In fact, the Cuban Missile Crisis was quite similar to what is happening today with North Korea. When Cuba invited the Russians (i.e., the Soviets) to install nuclear weapons in Cuba, U.S. officials and their acolytes in the mainstream press maintained that this was an act of communist aggression.
Nothing could be further from the truth. In fact, it was a defensive measure to defend Cuba from the prospect of another U.S. invasion of the island. The Russians and the Cubans figured that if the United States was faced with the possibility of Cuba’s defending itself with nuclear weapons, that might deter the United States from again attacking. Alternatively, they figured that if the U.S. did attack, they would be able to better defend themselves against a much more powerful military force with tactical nuclear weapons.
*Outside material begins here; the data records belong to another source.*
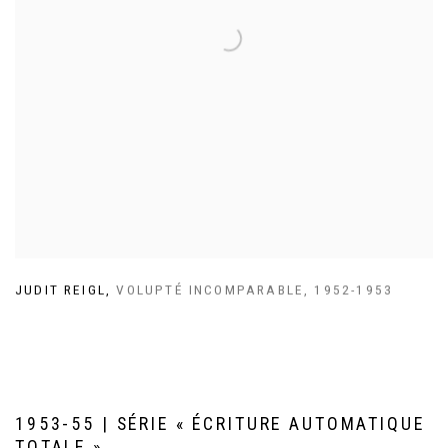
JUDIT REIGL
,
VOLUPTÉ INCOMPARABLE
,
1952-1953
1953-55 | SÉRIE « ÉCRITURE AUTOMATIQUE
TOTALE »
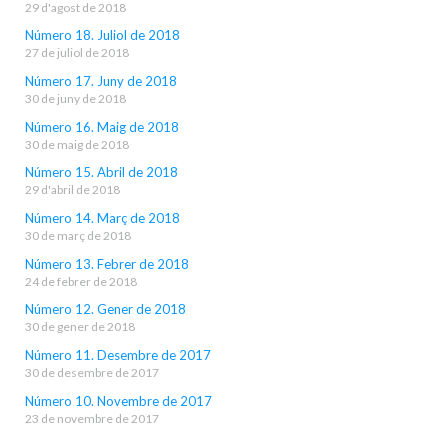
29 d'agost de 2018
Número 18. Juliol de 2018
27 de juliol de 2018
Número 17. Juny de 2018
30 de juny de 2018
Número 16. Maig de 2018
30 de maig de 2018
Número 15. Abril de 2018
29 d'abril de 2018
Número 14. Març de 2018
30 de març de 2018
Número 13. Febrer de 2018
24 de febrer de 2018
Número 12. Gener de 2018
30 de gener de 2018
Número 11. Desembre de 2017
30 de desembre de 2017
Número 10. Novembre de 2017
23 de novembre de 2017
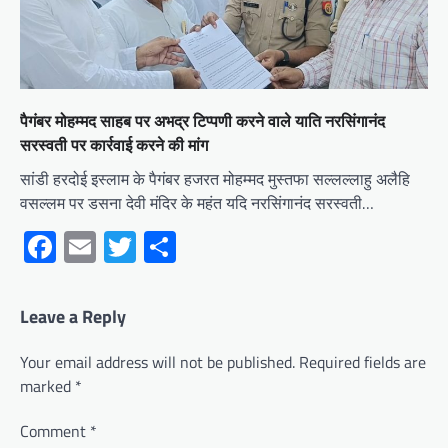
पैगंबर मोहम्मद साहब पर अभद्र टिप्पणी करने वाले याति नरसिंगानंद
सरस्वती पर कार्रवाई करने की मांग
सांडी हरदोई इस्लाम के पैगंबर हजरत मोहम्मद मुस्तफा सल्लल्लाहु अलैहि
वसल्लम पर डसना देवी मंदिर के महंत यदि नरसिंगानंद सरस्वती…
Facebook
Email
Twitter
Share
Leave a Reply
Your email address will not be published.
Required fields are
marked
*
Comment
*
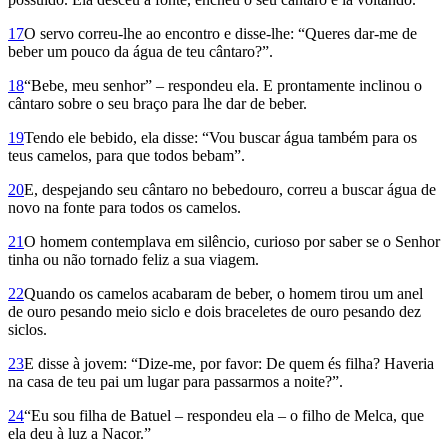
17
O servo correu-lhe ao encontro e disse-lhe: “Queres dar-me de
beber um pouco da água de teu cântaro?”.
18
“Bebe, meu senhor” – respondeu ela. E prontamente inclinou o
cântaro sobre o seu braço para lhe dar de beber.
19
Tendo ele bebido, ela disse: “Vou buscar água também para os
teus camelos, para que todos bebam”.
20
E, despejando seu cântaro no bebedouro, correu a buscar água de
novo na fonte para todos os camelos.
21
O homem contemplava em silêncio, curioso por saber se o Senhor
tinha ou não tornado feliz a sua viagem.
22
Quando os camelos acabaram de beber, o homem tirou um anel
de ouro pesando meio siclo e dois braceletes de ouro pesando dez
siclos.
23
E disse à jovem: “Dize-me, por favor: De quem és filha? Haveria
na casa de teu pai um lugar para passarmos a noite?”.
24
“Eu sou filha de Batuel – respondeu ela – o filho de Melca, que
ela deu à luz a Nacor.”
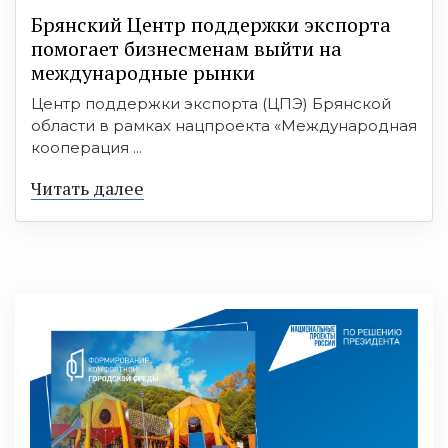
Брянский Центр поддержки экспорта
помогает бизнесменам выйти на
международные рынки
Центр поддержки экспорта (ЦПЭ) Брянской
области в рамках нацпроекта «Международная
кооперация ...
Читать далее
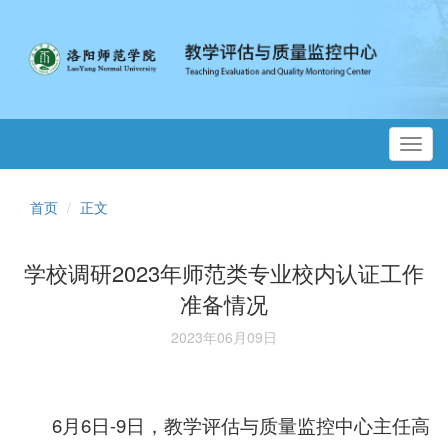
Toggl
navig
首页
正文
学校调研2023年师范类专业校内认证工作
准备情况
2023年06月09日
6月6日-9日，教学评估与质量监控中心主任高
As soon as President Kennedy promised not to invade Cuba again, the Russians removed their nuclear weapons from the island. That’s not to say that the U.S. gave up its goal of regime change. It continued trying to achieve that with its brutal embargo, which continues to this day, and its assassination program against Castro.
Throughout the Cuban Missile Crisis, the Pentagon and the CIA were aching for war, even if it meant all-out nuclear war with the Soviets. They figured that since war with the communist world was inevitable anyway, better for Americans to start it now when the Soviets’ nuclear capability was still limited.
In fact, I’ll bet that most Americans don’t realize that the Joint Chiefs of Staff presented Kennedy with a plan calling for a surprise full-scale nuclear attack on the entire Soviet Union. They assured Kennedy that “we” would win the war because we would only lose 40 million people while everyone in Russia and the Soviet Union would be dead. Kennedy walked away from the meeting muttering angrily and indignantly, “And we call ourselves the human race.”
And then there was Operation Northwoods, the plan the Joint Chiefs of Staff unanimously recommended to Kennedy. It called for terrorist attacks and plane hijackings here in the United States carried out by federal agents falsely portraying themselves as Cuban communist terrorists. To make the plan more authentic, real people would die. Kennedy’s job would be to go on national television and falsely exclaim, “We’ve just been attacked by the Cuban communists and so we must now invade the island to defend ourselves.” To Kennedy’s everlasting credit, he rejected Operation Northwoods, just as he rejected the Pentagon’s plan for a surprise nuclear attack on Russia.
But the fact is that even though the Cold War ended in 1989, the Pentagon and the CIA have never lost their Cold War mindset, at least not with respect to Russia and North Korea and, to a certain extent, China. That’s what the continued embargo against Cuba is all about. That’s what the anti-Russia brouhaha is all about. It’s what the U.S. “pivot” to the Asia is all about. It’s why U.S. troops are still stationed in South Korea more than 70 years after suspension of the country’s civil war.
And so here we are in 2017 facing the very real possibility of war in Korea, a war that could very quickly turn nuclear, with the distinct possibility of Chinese involvement. The big difference between then and now is President Kennedy and President Trump. Kennedy was willing to stand up to the national-security establishment. Trump isn’t; in fact, it is clear by now that he has been fully absorbed by the national-security establishment. That doesn’t bode well for the people living in both North Korea and South Korea. It also doesn’t bode well for Americans and everyone else.